_Problem requirements_
Copy each line of the listing below where the word "normal" turns up.
*-*-*
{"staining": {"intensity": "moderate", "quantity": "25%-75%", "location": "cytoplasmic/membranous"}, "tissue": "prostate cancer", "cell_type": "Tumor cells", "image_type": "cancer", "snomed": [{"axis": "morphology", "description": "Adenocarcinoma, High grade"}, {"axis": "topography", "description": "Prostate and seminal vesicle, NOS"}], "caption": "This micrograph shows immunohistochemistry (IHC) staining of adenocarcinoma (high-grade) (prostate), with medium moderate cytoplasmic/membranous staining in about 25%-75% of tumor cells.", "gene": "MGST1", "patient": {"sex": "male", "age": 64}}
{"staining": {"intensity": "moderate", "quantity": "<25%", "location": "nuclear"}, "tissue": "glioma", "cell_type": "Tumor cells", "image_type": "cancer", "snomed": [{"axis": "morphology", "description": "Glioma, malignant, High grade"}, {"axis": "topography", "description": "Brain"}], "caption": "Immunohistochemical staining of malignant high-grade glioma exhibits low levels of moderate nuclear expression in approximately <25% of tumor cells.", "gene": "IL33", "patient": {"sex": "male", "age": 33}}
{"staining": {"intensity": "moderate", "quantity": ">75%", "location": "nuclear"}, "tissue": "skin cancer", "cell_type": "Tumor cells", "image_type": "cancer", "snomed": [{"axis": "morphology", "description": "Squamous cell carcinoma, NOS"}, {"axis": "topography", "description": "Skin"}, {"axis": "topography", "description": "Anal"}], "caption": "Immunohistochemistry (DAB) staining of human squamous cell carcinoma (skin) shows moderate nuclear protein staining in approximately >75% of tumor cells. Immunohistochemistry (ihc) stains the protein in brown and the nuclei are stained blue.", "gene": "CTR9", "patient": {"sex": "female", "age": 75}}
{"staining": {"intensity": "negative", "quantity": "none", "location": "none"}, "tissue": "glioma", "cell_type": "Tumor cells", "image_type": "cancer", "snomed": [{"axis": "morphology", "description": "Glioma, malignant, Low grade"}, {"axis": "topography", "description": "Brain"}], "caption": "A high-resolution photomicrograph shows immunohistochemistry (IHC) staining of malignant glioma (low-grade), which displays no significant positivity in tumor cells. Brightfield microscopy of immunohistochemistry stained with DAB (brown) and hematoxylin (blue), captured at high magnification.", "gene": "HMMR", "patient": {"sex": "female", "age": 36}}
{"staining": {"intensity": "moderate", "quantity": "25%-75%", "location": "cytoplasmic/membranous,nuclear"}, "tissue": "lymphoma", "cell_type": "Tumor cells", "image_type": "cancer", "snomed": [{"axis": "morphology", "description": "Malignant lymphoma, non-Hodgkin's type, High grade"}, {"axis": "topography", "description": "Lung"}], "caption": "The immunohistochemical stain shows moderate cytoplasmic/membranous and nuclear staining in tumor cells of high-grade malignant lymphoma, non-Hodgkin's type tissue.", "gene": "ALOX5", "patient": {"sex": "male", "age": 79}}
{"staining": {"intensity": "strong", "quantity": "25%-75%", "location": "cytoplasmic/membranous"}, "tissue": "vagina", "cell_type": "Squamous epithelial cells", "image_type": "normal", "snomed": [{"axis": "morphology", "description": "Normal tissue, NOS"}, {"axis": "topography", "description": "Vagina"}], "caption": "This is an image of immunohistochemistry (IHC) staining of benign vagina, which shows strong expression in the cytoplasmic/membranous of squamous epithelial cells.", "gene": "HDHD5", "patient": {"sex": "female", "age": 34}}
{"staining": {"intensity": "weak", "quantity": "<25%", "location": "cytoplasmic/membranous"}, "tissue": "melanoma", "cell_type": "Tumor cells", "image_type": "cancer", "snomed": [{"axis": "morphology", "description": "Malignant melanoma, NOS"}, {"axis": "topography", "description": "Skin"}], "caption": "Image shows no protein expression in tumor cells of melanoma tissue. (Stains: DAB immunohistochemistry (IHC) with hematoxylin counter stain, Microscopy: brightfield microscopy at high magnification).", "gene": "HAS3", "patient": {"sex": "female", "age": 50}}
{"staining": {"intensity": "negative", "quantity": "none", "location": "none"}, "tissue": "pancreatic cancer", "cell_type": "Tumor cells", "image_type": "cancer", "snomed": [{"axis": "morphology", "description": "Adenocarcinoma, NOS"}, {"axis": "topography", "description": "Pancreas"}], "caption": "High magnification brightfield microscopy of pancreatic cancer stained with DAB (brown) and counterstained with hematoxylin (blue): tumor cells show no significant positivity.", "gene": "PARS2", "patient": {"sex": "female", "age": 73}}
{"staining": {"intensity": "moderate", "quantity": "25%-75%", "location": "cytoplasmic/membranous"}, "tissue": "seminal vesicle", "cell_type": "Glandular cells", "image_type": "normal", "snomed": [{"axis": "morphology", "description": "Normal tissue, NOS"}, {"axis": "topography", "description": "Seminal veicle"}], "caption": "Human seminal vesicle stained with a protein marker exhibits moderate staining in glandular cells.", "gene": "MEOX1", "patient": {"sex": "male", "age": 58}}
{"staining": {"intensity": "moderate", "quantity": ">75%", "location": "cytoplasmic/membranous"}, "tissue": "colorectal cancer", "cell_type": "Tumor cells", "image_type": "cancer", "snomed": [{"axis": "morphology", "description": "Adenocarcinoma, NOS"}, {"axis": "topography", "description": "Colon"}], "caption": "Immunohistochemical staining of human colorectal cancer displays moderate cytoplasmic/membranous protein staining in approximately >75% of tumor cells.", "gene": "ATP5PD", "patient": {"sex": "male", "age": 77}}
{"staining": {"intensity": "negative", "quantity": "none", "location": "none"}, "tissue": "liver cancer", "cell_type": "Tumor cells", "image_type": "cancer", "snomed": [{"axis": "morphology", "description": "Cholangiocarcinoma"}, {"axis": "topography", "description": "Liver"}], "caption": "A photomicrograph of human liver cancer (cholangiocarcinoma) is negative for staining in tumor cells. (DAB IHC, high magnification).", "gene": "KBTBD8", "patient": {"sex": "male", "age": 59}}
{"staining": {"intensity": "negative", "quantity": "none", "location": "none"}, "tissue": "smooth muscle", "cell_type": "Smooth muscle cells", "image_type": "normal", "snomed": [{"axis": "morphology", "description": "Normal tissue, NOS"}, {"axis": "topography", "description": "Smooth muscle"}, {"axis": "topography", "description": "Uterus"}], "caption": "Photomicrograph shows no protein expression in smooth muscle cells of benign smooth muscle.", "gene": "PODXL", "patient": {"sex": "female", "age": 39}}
*-*-*
_Answer to this problem_
{"staining": {"intensity": "strong", "quantity": "25%-75%", "location": "cytoplasmic/membranous"}, "tissue": "vagina", "cell_type": "Squamous epithelial cells", "image_type": "normal", "snomed": [{"axis": "morphology", "description": "Normal tissue, NOS"}, {"axis": "topography", "description": "Vagina"}], "caption": "This is an image of immunohistochemistry (IHC) staining of benign vagina, which shows strong expression in the cytoplasmic/membranous of squamous epithelial cells.", "gene": "HDHD5", "patient": {"sex": "female", "age": 34}}
{"staining": {"intensity": "moderate", "quantity": "25%-75%", "location": "cytoplasmic/membranous"}, "tissue": "seminal vesicle", "cell_type": "Glandular cells", "image_type": "normal", "snomed": [{"axis": "morphology", "description": "Normal tissue, NOS"}, {"axis": "topography", "description": "Seminal veicle"}], "caption": "Human seminal vesicle stained with a protein marker exhibits moderate staining in glandular cells.", "gene": "MEOX1", "patient": {"sex": "male", "age": 58}}
{"staining": {"intensity": "negative", "quantity": "none", "location": "none"}, "tissue": "smooth muscle", "cell_type": "Smooth muscle cells", "image_type": "normal", "snomed": [{"axis": "morphology", "description": "Normal tissue, NOS"}, {"axis": "topography", "description": "Smooth muscle"}, {"axis": "topography", "description": "Uterus"}], "caption": "Photomicrograph shows no protein expression in smooth muscle cells of benign smooth muscle.", "gene": "PODXL", "patient": {"sex": "female", "age": 39}}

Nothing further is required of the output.